Action item: Return the following from the records below: each line, word for word, starting with the line that contains "M 1413,188 L" and going on through the line that contains "M 1410,417 L", with nothing outside that range.

Material supplied:
# # # #

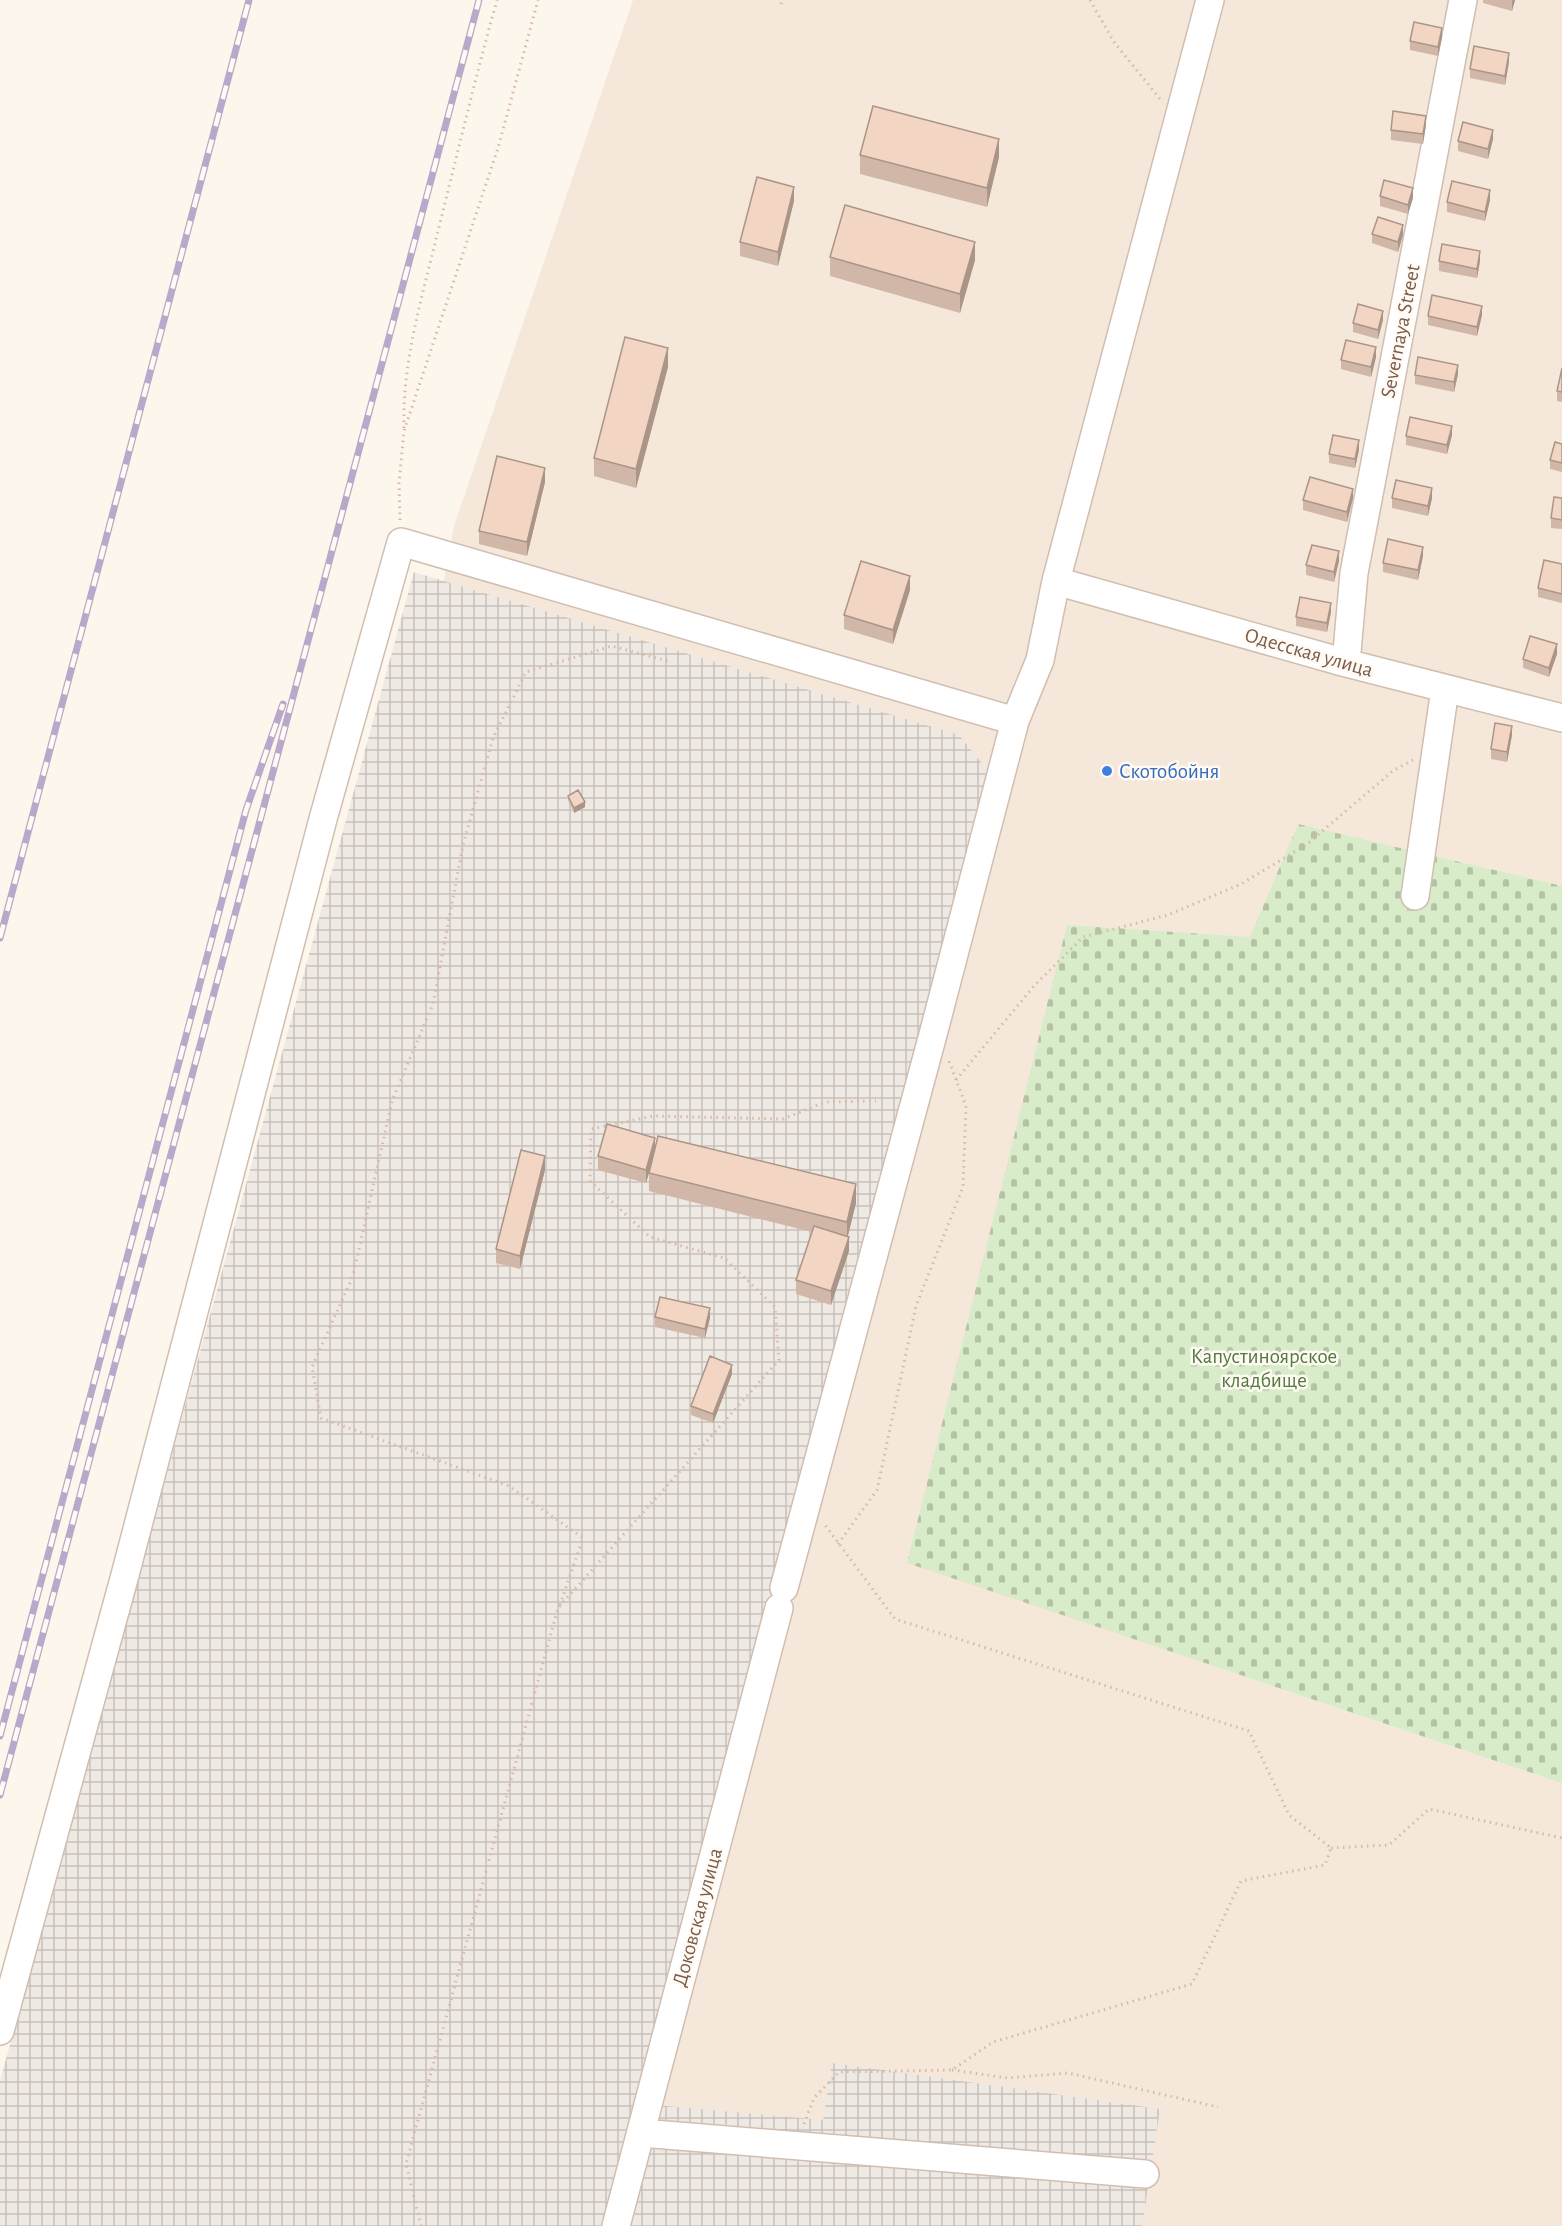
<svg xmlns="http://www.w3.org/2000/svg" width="1562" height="2226" viewBox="0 0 1562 2226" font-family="'Alegreya Sans',sans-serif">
  <defs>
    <pattern id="industrial-grid" width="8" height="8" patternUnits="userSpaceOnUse" patternTransform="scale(1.5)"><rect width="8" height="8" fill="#efe9e4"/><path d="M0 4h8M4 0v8" fill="none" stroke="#c7c0bb"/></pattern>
    <pattern id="cemetery-stones" width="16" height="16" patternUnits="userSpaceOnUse" patternTransform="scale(1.5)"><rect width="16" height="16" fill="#d8ecc9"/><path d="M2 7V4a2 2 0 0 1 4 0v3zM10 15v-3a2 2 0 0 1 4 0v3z" fill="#b4c2a5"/></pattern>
  </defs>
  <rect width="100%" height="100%" fill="#fdf6ec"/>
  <path fill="#f5e8da" d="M 633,0 L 1562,0 L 1562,2226 L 55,2226 L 395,840 L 454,526 Z"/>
  <path fill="url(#industrial-grid)" d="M 414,572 L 959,735 L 987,770 L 763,1646 L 607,2226 L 0,2226 L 0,2081 Z
    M 832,2063 L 1160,2109 L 1142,2226 L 624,2226 L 655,2105 L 823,2120 Z"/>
  <path fill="url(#cemetery-stones)" d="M 1298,824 L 1562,886 L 1562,1783 L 907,1563 L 1067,925 L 1250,937 Z"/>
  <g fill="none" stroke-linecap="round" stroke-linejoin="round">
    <g stroke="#d1beb0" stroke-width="30">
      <path id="minor" d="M 1056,581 L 1346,663 L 1562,718
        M 1346,663 L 1354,573 L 1463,0
        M 1415,896 L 1445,689
        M 784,1588 L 935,1027 L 1015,721
        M 0,2031 L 125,1575 L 323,819 L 401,542 L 1015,721 L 1040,660 L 1056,581 L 1210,0
        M 641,2133 L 1145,2174
        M 616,2226 L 779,1608"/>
    </g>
    <path stroke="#d9b8a5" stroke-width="3" stroke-dasharray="1.5 4.5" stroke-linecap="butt" d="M 1090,0 L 1114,42 L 1160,99
      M 781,4 L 782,0
      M 404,428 C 402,362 422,298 437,235 C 457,156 475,78 497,0
      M 400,520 L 399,483 L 404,431 L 498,148 L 538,0
      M 956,1080 L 1034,986 L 1083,937 L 1168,915 L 1241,884 L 1306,845 L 1394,770 L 1413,760
      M 838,1544 L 877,1490 L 916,1306 L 963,1187 L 966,1106 L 949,1061
      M 560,1605 L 583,1538 L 509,1486 L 321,1418 L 312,1367 L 353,1276 L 392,1101 L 433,1004 L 463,845 L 493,738 L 526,672 L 612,646 L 671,662
      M 1331,1848 L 1389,1845 L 1429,1809 L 1562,1838
      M 952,2070 L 1008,2078 L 1068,2073 L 1218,2107
      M 804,2124 L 814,2098 L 839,2072 L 952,2070 L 993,2042 L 1192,1984 L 1241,1881 L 1325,1865 L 1331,1848 L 1289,1815 L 1249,1731 L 895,1619 L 825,1525
      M 421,2226 L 406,2164 L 558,1608 L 779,1360 L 775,1307 L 724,1258 L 650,1237 L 590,1181 L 591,1129 L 653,1116 L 783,1119 L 825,1102 L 876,1101"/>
    <use href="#minor" stroke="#fff" stroke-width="27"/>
    <g stroke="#b9a8c9" stroke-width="7">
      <path id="rail" d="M 0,938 L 249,0
        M 0,1736 L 246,810 L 283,704
        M 0,1795 L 479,0"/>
    </g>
    <use href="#rail" stroke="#fffaf3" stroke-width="4.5" stroke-dasharray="14" stroke-linecap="butt"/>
  </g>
  <path fill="#d1b7a8" d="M 1483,0 L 1515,0 L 1512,11 L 1483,3 Z
    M 1442,37 L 1438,56 L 1410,50 L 1410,41 Z
    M 1509,62 L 1505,85 L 1470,78 L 1470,69 Z
    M 1426,125 L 1423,144 L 1391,140 L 1391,130 Z
    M 1493,139 L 1488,159 L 1458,151 L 1458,141 Z
    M 860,155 L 999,157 L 987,207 L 860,174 Z
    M 1380,196 L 1413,198 L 1408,214 L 1380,206 Z
    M 1490,200 L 1485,221 L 1447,212 L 1447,202 Z
    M 794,201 L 778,266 L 740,256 L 740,242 Z
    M 1372,234 L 1403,235 L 1398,252 L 1372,243 Z
    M 830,257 L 975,260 L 960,313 L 830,276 Z
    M 1439,261 L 1480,261 L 1477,278 L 1439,271 Z
    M 1482,315 L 1477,336 L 1428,325 L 1428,316 Z
    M 1383,320 L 1378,339 L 1353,332 L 1353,323 Z
    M 1376,357 L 1371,377 L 1341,369 L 1341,360 Z
    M 668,367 L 636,488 L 594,476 L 594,458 Z
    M 1562,368 L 1562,402 L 1557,401 L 1557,391 Z
    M 1458,374 L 1454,392 L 1415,384 L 1415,375 Z
    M 1452,435 L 1447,454 L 1406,445 L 1406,436 Z
    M 1562,444 L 1562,472 L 1550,469 L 1550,460 Z
    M 1359,450 L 1355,468 L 1329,463 L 1329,454 Z
    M 545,482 L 527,556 L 479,544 L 479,531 Z
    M 1353,498 L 1347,522 L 1303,510 L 1303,500 Z
    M 1392,498 L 1432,498 L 1428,516 L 1392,508 Z
    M 1562,498 L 1562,529 L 1551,528 L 1551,518 Z
    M 1423,556 L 1418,580 L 1383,572 L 1383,563 Z
    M 1339,561 L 1334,582 L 1306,575 L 1306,565 Z
    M 1562,564 L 1562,603 L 1538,597 L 1538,588 Z
    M 910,590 L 893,644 L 844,629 L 844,615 Z
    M 1331,612 L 1327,632 L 1296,626 L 1296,617 Z
    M 1557,654 L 1549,677 L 1523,668 L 1523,659 Z
    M 1512,735 L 1507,762 L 1491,759 L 1491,749 Z
    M 568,796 L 585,807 L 574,813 L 568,800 Z
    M 655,1148 L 856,1203 L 847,1237 L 849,1251 L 831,1305 L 796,1294 L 796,1280 L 812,1232 L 649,1191 L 649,1173 L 646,1183 L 598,1170 L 598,1156 Z
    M 545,1170 L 520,1269 L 496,1263 L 496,1249 Z
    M 655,1317 L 710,1318 L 705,1338 L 655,1327 Z
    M 732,1374 L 713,1423 L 691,1415 L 691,1406 Z"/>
  <path fill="#aa9588" d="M 1513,0 L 1515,0 L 1512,11 L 1512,1 Z
    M 1442,28 L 1442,37 L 1438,56 L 1438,47 Z
    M 1509,53 L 1509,62 L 1505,85 L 1505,76 Z
    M 1426,116 L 1426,125 L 1423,144 L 1423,134 Z
    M 1493,130 L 1493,139 L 1488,159 L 1488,149 Z
    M 999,139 L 999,157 L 987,207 L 987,188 Z
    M 794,187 L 794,201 L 778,266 L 778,252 Z
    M 1413,188 L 1413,198 L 1408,214 L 1408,205 Z
    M 1490,190 L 1490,200 L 1485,221 L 1485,212 Z
    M 1403,225 L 1403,235 L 1398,252 L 1398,242 Z
    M 975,242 L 975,260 L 960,313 L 960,294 Z
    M 1480,251 L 1480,261 L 1477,278 L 1477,269 Z
    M 1482,306 L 1482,315 L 1477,336 L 1477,327 Z
    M 1383,311 L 1383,320 L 1378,339 L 1378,330 Z
    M 1376,347 L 1376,357 L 1371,377 L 1371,367 Z
    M 668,348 L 668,367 L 636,488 L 636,469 Z
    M 1458,365 L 1458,374 L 1454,392 L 1454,382 Z
    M 1452,426 L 1452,435 L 1447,454 L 1447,445 Z
    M 1359,440 L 1359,450 L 1355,468 L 1355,459 Z
    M 545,468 L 545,482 L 527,556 L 527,542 Z
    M 1432,488 L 1432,498 L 1428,516 L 1428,506 Z
    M 1353,489 L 1353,498 L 1347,522 L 1347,512 Z
    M 1423,547 L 1423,556 L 1418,580 L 1418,570 Z
    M 1339,551 L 1339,561 L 1334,582 L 1334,572 Z
    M 910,576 L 910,590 L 893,644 L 893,630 Z
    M 1331,603 L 1331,612 L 1327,632 L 1327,623 Z
    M 1557,644 L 1557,654 L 1549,677 L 1549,668 Z
    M 1512,726 L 1512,735 L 1507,762 L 1507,752 Z
    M 585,802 L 585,807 L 574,813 L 574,808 Z
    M 655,1138 L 655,1152 L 646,1183 L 646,1170 Z
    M 545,1156 L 545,1170 L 520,1269 L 520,1256 Z
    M 856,1184 L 856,1203 L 847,1240 L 847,1222 Z
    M 849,1237 L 849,1251 L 831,1305 L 831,1291 Z
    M 710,1308 L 710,1318 L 705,1338 L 705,1329 Z
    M 732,1365 L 732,1374 L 713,1423 L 713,1414 Z"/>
  <path fill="#f3d5c3" stroke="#aa9588" stroke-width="1.5" d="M 1414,22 L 1442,28 L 1438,47 L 1410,41 Z
    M 1474,46 L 1509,53 L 1505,76 L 1470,69 Z
    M 873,106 L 999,139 L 987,188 L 860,155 Z
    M 1393,111 L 1426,116 L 1423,134 L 1391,130 Z
    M 1463,122 L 1493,130 L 1488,149 L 1458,141 Z
    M 757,177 L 794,187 L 778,252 L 740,242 Z
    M 1384,180 L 1413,188 L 1408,205 L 1380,196 Z
    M 1452,181 L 1490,190 L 1485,212 L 1447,202 Z
    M 845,205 L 975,242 L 960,294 L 830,257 Z
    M 1378,217 L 1403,225 L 1398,242 L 1372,234 Z
    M 1442,244 L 1480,251 L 1477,269 L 1439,261 Z
    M 1432,295 L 1482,306 L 1477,327 L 1428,316 Z
    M 1358,304 L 1383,311 L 1378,330 L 1353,323 Z
    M 625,337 L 668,348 L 636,469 L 594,458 Z
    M 1346,340 L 1376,347 L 1371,367 L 1341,360 Z
    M 1418,357 L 1458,365 L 1454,382 L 1415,375 Z
    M 1562,368 L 1562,392 L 1557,391 Z
    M 1410,417 L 1452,426 L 1447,445 L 1406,436 Z
    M 1333,435 L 1359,440 L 1355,459 L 1329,454 Z
    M 1555,442 L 1562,444 L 1562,463 L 1550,460 Z
    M 497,456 L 545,468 L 527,542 L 479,531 Z
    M 1310,477 L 1353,489 L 1347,512 L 1303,500 Z
    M 1396,480 L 1432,488 L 1428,506 L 1392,498 Z
    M 1554,497 L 1562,498 L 1562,520 L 1551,518 Z
    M 1388,539 L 1423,547 L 1418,570 L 1383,563 Z
    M 1312,545 L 1339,551 L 1334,572 L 1306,565 Z
    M 1544,560 L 1562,564 L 1562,594 L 1538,588 Z
    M 861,561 L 910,576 L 893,630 L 844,615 Z
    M 1300,597 L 1331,603 L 1327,623 L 1296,617 Z
    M 1530,636 L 1557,644 L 1549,668 L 1523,659 Z
    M 1495,723 L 1512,726 L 1507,752 L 1491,749 Z
    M 578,790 L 585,802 L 574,808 L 568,796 Z
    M 607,1124 L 655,1138 L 646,1170 L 598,1156 Z
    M 658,1136 L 856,1184 L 847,1222 L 649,1173 Z
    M 521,1150 L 545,1156 L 520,1256 L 496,1249 Z
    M 814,1226 L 849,1237 L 831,1291 L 796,1280 Z
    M 660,1297 L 710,1308 L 705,1329 L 655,1317 Z
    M 710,1356 L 732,1365 L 713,1414 L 691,1406 Z"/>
  <circle fill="#3f7fe0" stroke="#fffaf3" stroke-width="2" cx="1107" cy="771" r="6"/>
  <g text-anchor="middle" stroke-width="5" stroke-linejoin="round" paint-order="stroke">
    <g font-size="21" fill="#7a5c4d" stroke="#fffaf3">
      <text transform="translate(1400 331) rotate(-79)" y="7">Severnaya Street</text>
      <text transform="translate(1309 652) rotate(16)" y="7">Одесская улица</text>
      <text transform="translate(697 1917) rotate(-75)" y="7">Доковская улица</text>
    </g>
    <g font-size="21" fill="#366cbe" stroke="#fffaf3" text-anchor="start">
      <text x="1119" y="778">Скотобойня</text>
    </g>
    <g font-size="21" fill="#537a41" stroke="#fffaf3">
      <text x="1264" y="1363">Капустиноярское<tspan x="1264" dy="24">кладбище</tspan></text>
    </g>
  </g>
</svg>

# # # #

Exercise response:
    M 1413,188 L 1413,198 L 1408,214 L 1408,205 Z
    M 1490,190 L 1490,200 L 1485,221 L 1485,212 Z
    M 1403,225 L 1403,235 L 1398,252 L 1398,242 Z
    M 975,242 L 975,260 L 960,313 L 960,294 Z
    M 1480,251 L 1480,261 L 1477,278 L 1477,269 Z
    M 1482,306 L 1482,315 L 1477,336 L 1477,327 Z
    M 1383,311 L 1383,320 L 1378,339 L 1378,330 Z
    M 1376,347 L 1376,357 L 1371,377 L 1371,367 Z
    M 668,348 L 668,367 L 636,488 L 636,469 Z
    M 1458,365 L 1458,374 L 1454,392 L 1454,382 Z
    M 1452,426 L 1452,435 L 1447,454 L 1447,445 Z
    M 1359,440 L 1359,450 L 1355,468 L 1355,459 Z
    M 545,468 L 545,482 L 527,556 L 527,542 Z
    M 1432,488 L 1432,498 L 1428,516 L 1428,506 Z
    M 1353,489 L 1353,498 L 1347,522 L 1347,512 Z
    M 1423,547 L 1423,556 L 1418,580 L 1418,570 Z
    M 1339,551 L 1339,561 L 1334,582 L 1334,572 Z
    M 910,576 L 910,590 L 893,644 L 893,630 Z
    M 1331,603 L 1331,612 L 1327,632 L 1327,623 Z
    M 1557,644 L 1557,654 L 1549,677 L 1549,668 Z
    M 1512,726 L 1512,735 L 1507,762 L 1507,752 Z
    M 585,802 L 585,807 L 574,813 L 574,808 Z
    M 655,1138 L 655,1152 L 646,1183 L 646,1170 Z
    M 545,1156 L 545,1170 L 520,1269 L 520,1256 Z
    M 856,1184 L 856,1203 L 847,1240 L 847,1222 Z
    M 849,1237 L 849,1251 L 831,1305 L 831,1291 Z
    M 710,1308 L 710,1318 L 705,1338 L 705,1329 Z
    M 732,1365 L 732,1374 L 713,1423 L 713,1414 Z"/>
  <path fill="#f3d5c3" stroke="#aa9588" stroke-width="1.5" d="M 1414,22 L 1442,28 L 1438,47 L 1410,41 Z
    M 1474,46 L 1509,53 L 1505,76 L 1470,69 Z
    M 873,106 L 999,139 L 987,188 L 860,155 Z
    M 1393,111 L 1426,116 L 1423,134 L 1391,130 Z
    M 1463,122 L 1493,130 L 1488,149 L 1458,141 Z
    M 757,177 L 794,187 L 778,252 L 740,242 Z
    M 1384,180 L 1413,188 L 1408,205 L 1380,196 Z
    M 1452,181 L 1490,190 L 1485,212 L 1447,202 Z
    M 845,205 L 975,242 L 960,294 L 830,257 Z
    M 1378,217 L 1403,225 L 1398,242 L 1372,234 Z
    M 1442,244 L 1480,251 L 1477,269 L 1439,261 Z
    M 1432,295 L 1482,306 L 1477,327 L 1428,316 Z
    M 1358,304 L 1383,311 L 1378,330 L 1353,323 Z
    M 625,337 L 668,348 L 636,469 L 594,458 Z
    M 1346,340 L 1376,347 L 1371,367 L 1341,360 Z
    M 1418,357 L 1458,365 L 1454,382 L 1415,375 Z
    M 1562,368 L 1562,392 L 1557,391 Z
    M 1410,417 L 1452,426 L 1447,445 L 1406,436 Z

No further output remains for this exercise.